● What to do
How many lines of the data hold the word "liver"? State the number and nothing else.

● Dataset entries
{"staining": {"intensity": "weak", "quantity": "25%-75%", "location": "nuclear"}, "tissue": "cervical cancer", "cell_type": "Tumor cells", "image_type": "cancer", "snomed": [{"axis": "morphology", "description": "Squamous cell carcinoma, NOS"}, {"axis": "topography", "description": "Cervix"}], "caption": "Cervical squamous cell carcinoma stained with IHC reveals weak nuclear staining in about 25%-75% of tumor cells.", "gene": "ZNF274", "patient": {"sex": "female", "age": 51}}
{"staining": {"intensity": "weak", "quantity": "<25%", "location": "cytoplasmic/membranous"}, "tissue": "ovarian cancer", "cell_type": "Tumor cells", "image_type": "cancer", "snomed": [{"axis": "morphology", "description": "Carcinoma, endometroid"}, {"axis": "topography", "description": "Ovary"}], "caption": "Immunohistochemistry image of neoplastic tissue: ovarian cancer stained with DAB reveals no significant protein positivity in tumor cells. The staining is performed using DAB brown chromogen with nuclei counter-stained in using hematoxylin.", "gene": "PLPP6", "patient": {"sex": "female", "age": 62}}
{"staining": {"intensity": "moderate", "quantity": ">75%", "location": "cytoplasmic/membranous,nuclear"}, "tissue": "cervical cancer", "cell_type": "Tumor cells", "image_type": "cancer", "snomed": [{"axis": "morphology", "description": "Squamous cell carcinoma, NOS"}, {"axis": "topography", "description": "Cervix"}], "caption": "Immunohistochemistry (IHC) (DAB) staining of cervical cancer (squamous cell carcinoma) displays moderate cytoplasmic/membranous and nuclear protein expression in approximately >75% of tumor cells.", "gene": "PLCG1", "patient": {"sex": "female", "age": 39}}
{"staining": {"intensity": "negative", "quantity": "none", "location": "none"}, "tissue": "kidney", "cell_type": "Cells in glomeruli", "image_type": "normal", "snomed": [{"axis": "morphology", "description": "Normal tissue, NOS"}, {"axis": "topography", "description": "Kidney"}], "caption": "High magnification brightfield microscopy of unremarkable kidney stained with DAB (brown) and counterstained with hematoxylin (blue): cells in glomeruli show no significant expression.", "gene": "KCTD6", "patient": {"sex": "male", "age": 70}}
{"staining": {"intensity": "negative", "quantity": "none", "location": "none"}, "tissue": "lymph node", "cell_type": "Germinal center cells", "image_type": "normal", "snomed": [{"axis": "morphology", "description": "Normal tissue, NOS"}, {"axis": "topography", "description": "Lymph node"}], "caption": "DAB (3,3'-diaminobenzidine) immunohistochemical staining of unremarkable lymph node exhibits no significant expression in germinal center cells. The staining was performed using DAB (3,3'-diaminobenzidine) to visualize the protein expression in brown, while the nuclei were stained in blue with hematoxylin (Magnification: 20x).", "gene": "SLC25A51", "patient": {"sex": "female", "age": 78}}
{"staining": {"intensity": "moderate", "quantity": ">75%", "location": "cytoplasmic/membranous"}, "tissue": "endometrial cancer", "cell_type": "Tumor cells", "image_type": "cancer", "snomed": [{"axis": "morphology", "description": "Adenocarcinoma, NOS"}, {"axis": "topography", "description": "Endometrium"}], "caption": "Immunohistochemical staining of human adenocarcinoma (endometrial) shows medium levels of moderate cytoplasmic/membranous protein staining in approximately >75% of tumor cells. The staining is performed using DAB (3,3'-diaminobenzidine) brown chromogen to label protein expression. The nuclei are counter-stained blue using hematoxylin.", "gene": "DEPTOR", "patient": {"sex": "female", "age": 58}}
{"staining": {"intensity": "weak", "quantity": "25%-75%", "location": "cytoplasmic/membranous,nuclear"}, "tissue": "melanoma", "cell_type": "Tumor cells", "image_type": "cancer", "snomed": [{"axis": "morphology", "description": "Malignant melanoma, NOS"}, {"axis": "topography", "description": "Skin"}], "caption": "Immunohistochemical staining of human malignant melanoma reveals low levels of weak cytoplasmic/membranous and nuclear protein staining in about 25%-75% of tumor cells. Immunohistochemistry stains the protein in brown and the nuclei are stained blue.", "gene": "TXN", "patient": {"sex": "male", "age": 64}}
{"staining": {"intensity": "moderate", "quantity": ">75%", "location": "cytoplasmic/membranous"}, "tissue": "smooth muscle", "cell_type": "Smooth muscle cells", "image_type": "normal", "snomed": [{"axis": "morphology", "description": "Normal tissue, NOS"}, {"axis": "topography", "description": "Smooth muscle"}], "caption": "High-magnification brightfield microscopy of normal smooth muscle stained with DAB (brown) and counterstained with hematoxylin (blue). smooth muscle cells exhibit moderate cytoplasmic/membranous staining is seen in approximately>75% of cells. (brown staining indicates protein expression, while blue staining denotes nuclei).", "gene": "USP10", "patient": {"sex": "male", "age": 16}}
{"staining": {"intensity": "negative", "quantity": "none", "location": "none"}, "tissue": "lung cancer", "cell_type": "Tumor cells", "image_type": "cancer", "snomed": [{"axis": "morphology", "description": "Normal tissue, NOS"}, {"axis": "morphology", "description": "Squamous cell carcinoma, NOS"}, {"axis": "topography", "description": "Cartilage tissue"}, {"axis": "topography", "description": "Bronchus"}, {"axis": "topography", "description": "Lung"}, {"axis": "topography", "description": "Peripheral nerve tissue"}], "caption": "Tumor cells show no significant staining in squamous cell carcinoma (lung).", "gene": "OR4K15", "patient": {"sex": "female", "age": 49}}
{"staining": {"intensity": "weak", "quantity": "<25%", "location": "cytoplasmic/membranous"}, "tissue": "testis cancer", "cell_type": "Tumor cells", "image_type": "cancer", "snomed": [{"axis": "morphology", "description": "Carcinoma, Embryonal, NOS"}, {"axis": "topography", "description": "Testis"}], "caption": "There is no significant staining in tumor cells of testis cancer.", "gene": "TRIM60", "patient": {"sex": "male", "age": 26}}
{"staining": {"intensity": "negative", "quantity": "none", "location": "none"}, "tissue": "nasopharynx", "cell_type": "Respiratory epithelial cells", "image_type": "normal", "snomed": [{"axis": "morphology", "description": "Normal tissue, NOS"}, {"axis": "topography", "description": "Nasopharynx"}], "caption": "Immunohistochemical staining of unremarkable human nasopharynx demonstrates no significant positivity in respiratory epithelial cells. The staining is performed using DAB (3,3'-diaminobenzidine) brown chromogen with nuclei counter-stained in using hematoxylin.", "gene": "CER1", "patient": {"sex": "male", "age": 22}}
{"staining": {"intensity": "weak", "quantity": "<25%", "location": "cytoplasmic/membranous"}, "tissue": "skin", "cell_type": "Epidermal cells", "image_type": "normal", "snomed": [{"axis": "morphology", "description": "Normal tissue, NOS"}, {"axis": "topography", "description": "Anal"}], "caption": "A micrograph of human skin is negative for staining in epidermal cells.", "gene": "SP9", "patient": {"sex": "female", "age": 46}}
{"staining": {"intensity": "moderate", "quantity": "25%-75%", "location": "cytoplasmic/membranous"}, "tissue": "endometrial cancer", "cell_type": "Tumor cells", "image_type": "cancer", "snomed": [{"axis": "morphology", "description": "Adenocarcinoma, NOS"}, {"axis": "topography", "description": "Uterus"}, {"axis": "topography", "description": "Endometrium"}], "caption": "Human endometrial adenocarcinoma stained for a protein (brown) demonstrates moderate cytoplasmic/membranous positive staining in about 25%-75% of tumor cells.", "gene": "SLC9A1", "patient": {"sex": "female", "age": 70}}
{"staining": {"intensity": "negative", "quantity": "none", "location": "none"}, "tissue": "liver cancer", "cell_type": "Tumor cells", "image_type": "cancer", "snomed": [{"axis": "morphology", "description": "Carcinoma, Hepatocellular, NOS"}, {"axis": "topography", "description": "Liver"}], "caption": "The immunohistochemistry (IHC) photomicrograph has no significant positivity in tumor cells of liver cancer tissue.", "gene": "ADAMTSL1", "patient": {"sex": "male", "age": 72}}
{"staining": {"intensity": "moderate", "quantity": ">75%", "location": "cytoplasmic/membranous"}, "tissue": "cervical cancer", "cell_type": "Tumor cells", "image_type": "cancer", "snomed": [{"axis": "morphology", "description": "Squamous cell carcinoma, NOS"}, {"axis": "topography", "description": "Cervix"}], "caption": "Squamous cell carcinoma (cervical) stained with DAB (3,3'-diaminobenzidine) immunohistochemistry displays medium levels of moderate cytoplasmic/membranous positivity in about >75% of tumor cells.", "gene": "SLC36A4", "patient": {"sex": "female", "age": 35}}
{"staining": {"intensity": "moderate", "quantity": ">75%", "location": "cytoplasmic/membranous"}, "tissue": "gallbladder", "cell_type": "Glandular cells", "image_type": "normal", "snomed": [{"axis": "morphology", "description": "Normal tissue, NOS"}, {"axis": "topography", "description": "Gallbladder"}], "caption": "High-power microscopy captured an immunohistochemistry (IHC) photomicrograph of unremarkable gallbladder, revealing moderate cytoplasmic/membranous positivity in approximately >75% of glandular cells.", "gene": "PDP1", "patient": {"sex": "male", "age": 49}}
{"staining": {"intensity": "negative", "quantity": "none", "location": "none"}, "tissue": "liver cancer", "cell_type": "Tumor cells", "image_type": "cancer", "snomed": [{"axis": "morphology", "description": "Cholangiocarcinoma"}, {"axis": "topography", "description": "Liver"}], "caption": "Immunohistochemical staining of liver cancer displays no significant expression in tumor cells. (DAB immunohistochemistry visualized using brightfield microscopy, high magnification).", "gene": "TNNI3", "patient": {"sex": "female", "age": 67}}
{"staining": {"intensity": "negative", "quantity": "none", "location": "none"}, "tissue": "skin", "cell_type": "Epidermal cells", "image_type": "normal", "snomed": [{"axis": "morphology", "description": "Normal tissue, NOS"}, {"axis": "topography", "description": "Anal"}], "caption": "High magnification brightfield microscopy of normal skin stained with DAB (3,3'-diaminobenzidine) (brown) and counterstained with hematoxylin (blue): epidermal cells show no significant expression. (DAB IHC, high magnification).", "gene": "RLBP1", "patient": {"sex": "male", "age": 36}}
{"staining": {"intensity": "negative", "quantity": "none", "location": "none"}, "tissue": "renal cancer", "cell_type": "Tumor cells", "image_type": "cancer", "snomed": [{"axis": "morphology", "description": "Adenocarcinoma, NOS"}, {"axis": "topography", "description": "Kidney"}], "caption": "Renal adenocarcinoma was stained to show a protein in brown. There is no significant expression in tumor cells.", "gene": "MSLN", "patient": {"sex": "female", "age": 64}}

● Answer space
2